At Start of New School Year, A Reprieve for Teachers
Rhode Island teachers can breathe a sigh of relief as they go about the usual business of preparing for a new school year. State officials have announced a delay in the use of student test scores in the teachers’ annual performance ratings.
State Education Commissioner Deborah Gist says public school teachers need more time to understand how scores from the New England Common Assessment Program (NECAP) will factor into the ratings. A bad performance review could result in termination or loss of certification for a teacher receiving a poor evaluation for several years in a row.
Teachers have opposed the use of student test scores as part of their ratings, arguing that many factors affect student performance and some are not under the teacher’s control.

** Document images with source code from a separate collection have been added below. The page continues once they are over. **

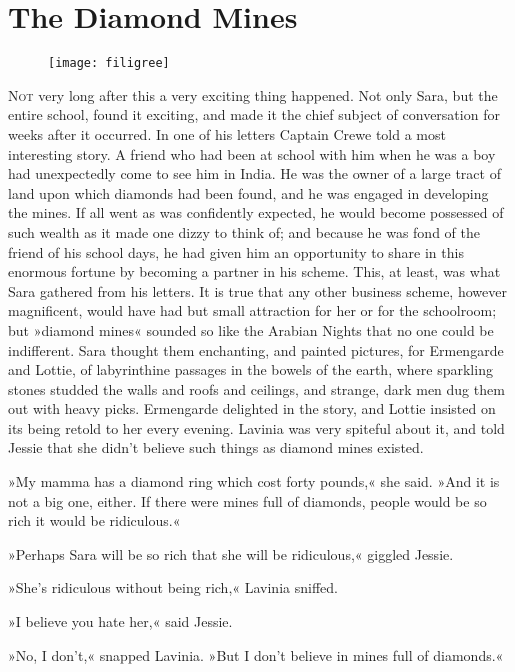 \chapter{The Diamond Mines}

\begin{figure}[t!]
\centering
\texttt{[image: filigree]}
\end{figure}

\lettrine[lines=5]{N}{ot} very long after this a very exciting thing happened. Not only Sara, but the entire school, found it exciting, and made it the chief subject of conversation for weeks after it occurred. In one of his letters Captain Crewe told a most interesting story. A friend who had been at school with him when he was a boy had unexpectedly come to see him in India. He was the owner of a large tract of land upon which diamonds had been found, and he was engaged in developing the mines. If all went as was confidently expected, he would become possessed of such wealth as it made one dizzy to think of; and because he was fond of the friend of his school days, he had given him an opportunity to share in this enormous fortune by becoming a partner in his scheme. This, at least, was what Sara gathered from his letters. It is true that any other business scheme, however magnificent, would have had but small attraction for her or for the schoolroom; but »diamond mines« sounded so like the Arabian Nights that no one could be indifferent. Sara thought them enchanting, and painted pictures, for Ermengarde and Lottie, of labyrinthine passages in the bowels of the earth, where sparkling stones studded the walls and roofs and ceilings, and strange, dark men dug them out with heavy picks. Ermengarde delighted in the story, and Lottie insisted on its being retold to her every evening. Lavinia was very spiteful about it, and told Jessie that she didn't believe such things as diamond mines existed.

»My mamma has a diamond ring which cost forty pounds,« she said. »And it is not a big one, either. If there were mines full of diamonds, people would be so rich it would be ridiculous.«

»Perhaps Sara will be so rich that she will be ridiculous,« giggled Jessie.

»She's ridiculous without being rich,« Lavinia sniffed.

»I believe you hate her,« said Jessie.

»No, I don't,« snapped Lavinia. »But I don't believe in mines full of diamonds.«


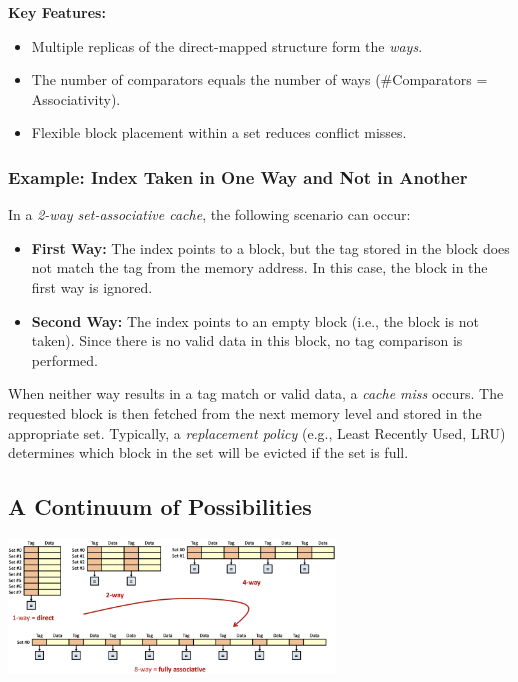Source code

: \textbf{Key Features:}
\begin{itemize}
    \item Multiple replicas of the direct-mapped structure form the \textit{ways}.
    \item The number of comparators equals the number of ways (\#Comparators = Associativity).
    \item Flexible block placement within a set reduces conflict misses.
\end{itemize}

\subsubsection*{Example: Index Taken in One Way and Not in Another}
In a \textit{2-way set-associative cache}, the following scenario can occur:
\begin{itemize}
    \item \textbf{First Way:} The index points to a block, but the tag stored in the block does not match the tag from the memory address. In this case, the block in the first way is ignored.
    \item \textbf{Second Way:} The index points to an empty block (i.e., the block is not taken). Since there is no valid data in this block, no tag comparison is performed.
\end{itemize}

When neither way results in a tag match or valid data, a \textit{cache miss} occurs. The requested block is then fetched from the next memory level and stored in the appropriate set. Typically, a \textit{replacement policy} (e.g., Least Recently Used, LRU) determines which block in the set will be evicted if the set is full.

\subsection{A Continuum of Possibilities}
\begin{center}
    \includegraphics[width=0.65\textwidth]{chapters/chapter3a/images/posib.png}
\end{center}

State education leaders say the goal of using test scores is to determine whether teachers are helping students improve their skills, and they claim teachers will not be penalized if their students score poorly, as long as they make progress.
Under the plan announced at the end of last week, student test scores will be used this year during teachers’ conversations with evaluators, but will not be included in the final rating until next year. The Providence Journal reports that the state will seek a waiver from the federal government to allow the delay because the new teacher evaluations are part of the state's $75 million Race to the Top program.
Meanwhile, Rhode Island students will be held accountable for their test scores starting this year. Despite protests, the new senior class must achieve a score of “partially proficient” or better on NECAP, or improve on a re-test, to earn a high school diploma.
There are 4,000 students around the state who risk not graduating under the new rules. They will have two chances to re-take the test during their senior year. The students can also submit alternative assessments such as SAT scores or Accuplacer tests to meet the requirement.